A proposed 65 cent per hour increase to the minimum wage in next month’s budget has been criticized as inadequate by a TD, despite retail industry warnings that such a rise would severely impact their businesses.

People Before Profit TD Paul Murphy described the Low Pay Commission’s recommended increase as “stingy” and insufficient for addressing the needs of low-paid workers. According to Murphy, even with the proposed rise, minimum wage earners would still fall €104 per week short of meeting a minimum essential standard of living based on 2025 prices.
The criticism highlights the ongoing tension between calls for improved worker compensation and business concerns about operational costs. Retailers have previously warned that minimum wage increases could have devastating effects on their sector, using terms such as “decimate” to describe the potential impact on their operations.
The Low Pay Commission’s recommendation represents the latest attempt to balance worker welfare with economic considerations as Ireland grapples with cost-of-living pressures. The proposed increase would need government approval as part of Budget 2026 deliberations.
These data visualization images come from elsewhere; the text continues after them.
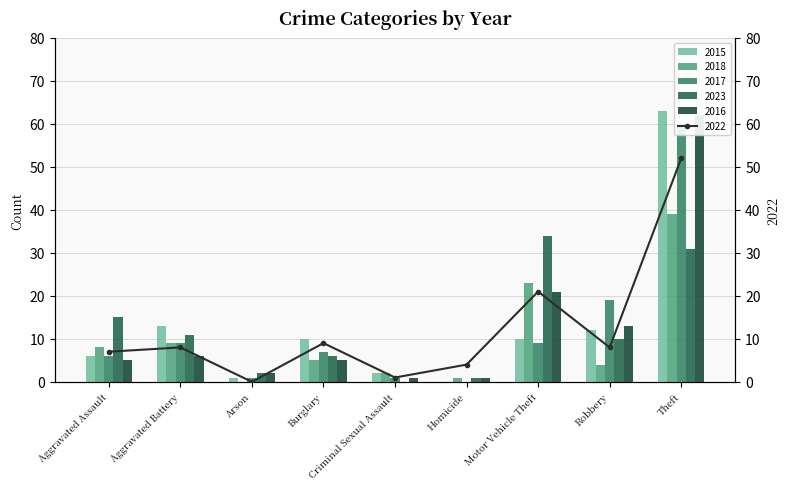

What is the label of the 7th bar from the right?

Arson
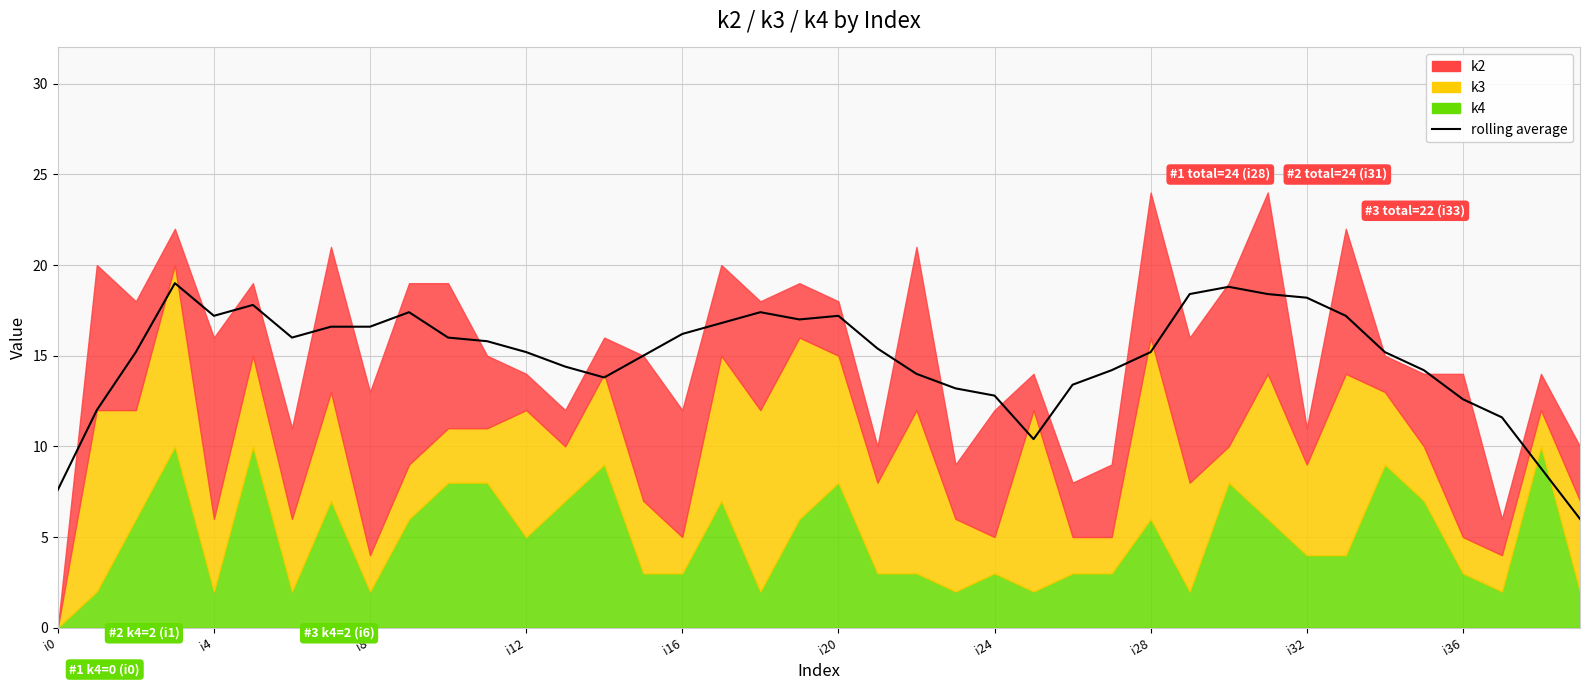

At which label is the value closest to 12?

i4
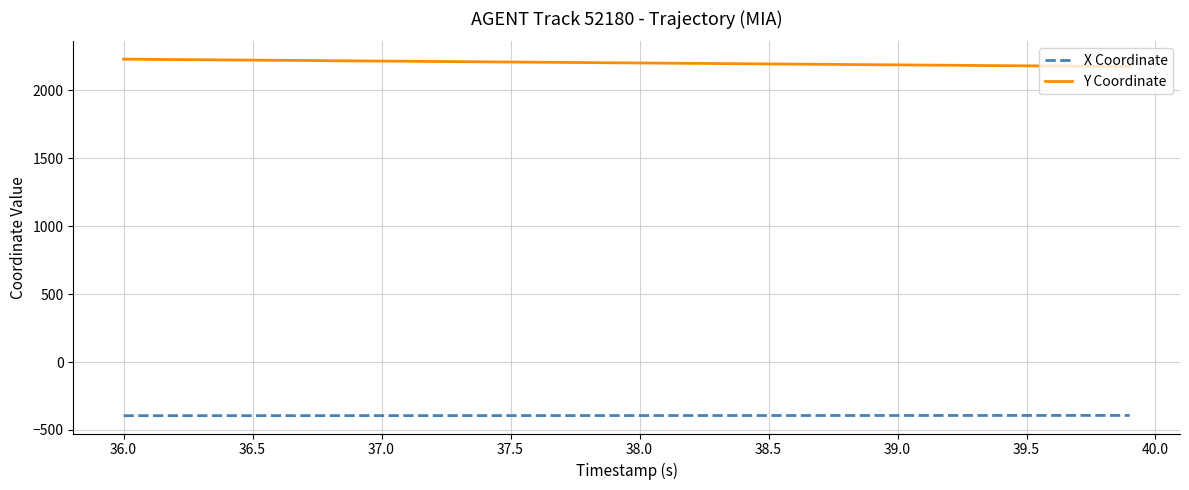

List the series in order of their peak value, highest first.

Y Coordinate, X Coordinate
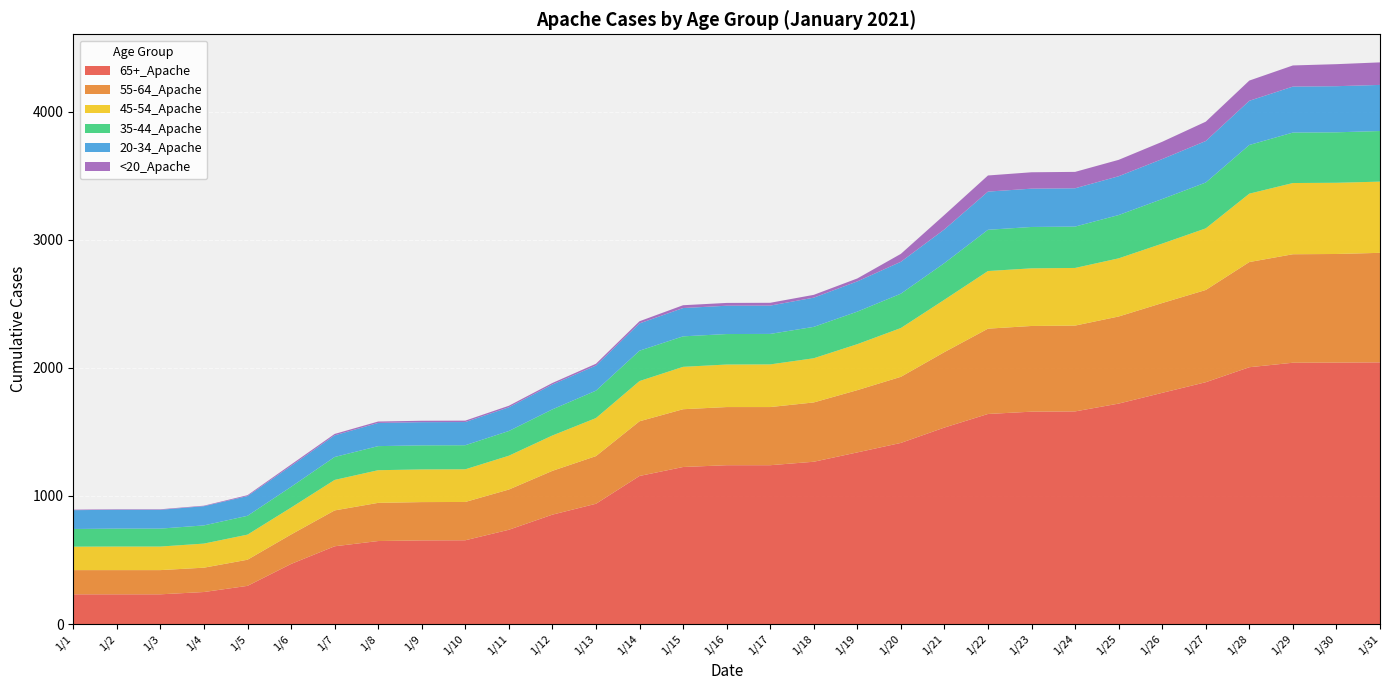

Reading left to right, what are all the values shown in this chart?

65+_Apache: 1/1=232	1/2=232	1/3=232	1/4=250	1/5=298	1/6=469	1/7=607	1/8=648	1/9=653	1/10=654	1/11=736	1/12=854	1/13=939	1/14=1156	1/15=1226	1/16=1240	1/17=1240	1/18=1267	1/19=1340	1/20=1414	1/21=1534	1/22=1640	1/23=1658	1/24=1660	1/25=1721	1/26=1805	1/27=1888	1/28=2005	1/29=2040	1/30=2041	1/31=2043
55-64_Apache: 1/1=189	1/2=189	1/3=189	1/4=190	1/5=204	1/6=230	1/7=280	1/8=298	1/9=299	1/10=299	1/11=314	1/12=342	1/13=372	1/14=427	1/15=451	1/16=454	1/17=454	1/18=463	1/19=486	1/20=516	1/21=589	1/22=666	1/23=669	1/24=670	1/25=680	1/26=701	1/27=720	1/28=821	1/29=847	1/30=848	1/31=855
45-54_Apache: 1/1=183	1/2=184	1/3=184	1/4=188	1/5=196	1/6=210	1/7=238	1/8=255	1/9=255	1/10=255	1/11=264	1/12=276	1/13=297	1/14=314	1/15=331	1/16=332	1/17=333	1/18=345	1/19=359	1/20=381	1/21=409	1/22=450	1/23=450	1/24=450	1/25=454	1/26=464	1/27=481	1/28=534	1/29=556	1/30=556	1/31=556
35-44_Apache: 1/1=138	1/2=140	1/3=140	1/4=142	1/5=147	1/6=162	1/7=179	1/8=188	1/9=188	1/10=188	1/11=193	1/12=204	1/13=214	1/14=237	1/15=238	1/16=238	1/17=238	1/18=245	1/19=254	1/20=268	1/21=286	1/22=322	1/23=323	1/24=323	1/25=338	1/26=348	1/27=358	1/28=380	1/29=394	1/30=394	1/31=395
20-34_Apache: 1/1=147	1/2=147	1/3=147	1/4=150	1/5=154	1/6=163	1/7=169	1/8=181	1/9=181	1/10=181	1/11=185	1/12=194	1/13=196	1/14=213	1/15=221	1/16=221	1/17=221	1/18=228	1/19=236	1/20=249	1/21=263	1/22=298	1/23=299	1/24=299	1/25=303	1/26=312	1/27=324	1/28=345	1/29=359	1/30=360	1/31=360
<20_Apache: 1/1=4	1/2=4	1/3=4	1/4=4	1/5=7	1/6=11	1/7=11	1/8=11	1/9=11	1/10=11	1/11=12	1/12=12	1/13=14	1/14=17	1/15=22	1/16=22	1/17=22	1/18=22	1/19=23	1/20=62	1/21=113	1/22=126	1/23=128	1/24=128	1/25=128	1/26=135	1/27=151	1/28=158	1/29=165	1/30=172	1/31=176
The debate reflects broader discussions about wage adequacy in Ireland, where living costs have risen significantly in recent years. Supporters of higher minimum wages argue that current rates fail to provide workers with sufficient income to meet basic living expenses, while business groups contend that substantial increases could lead to job losses and reduced competitiveness.
The final decision on the minimum wage increase will be made during budget negotiations, with the government weighing competing demands from worker advocates seeking substantial improvements and business representatives warning of economic consequences.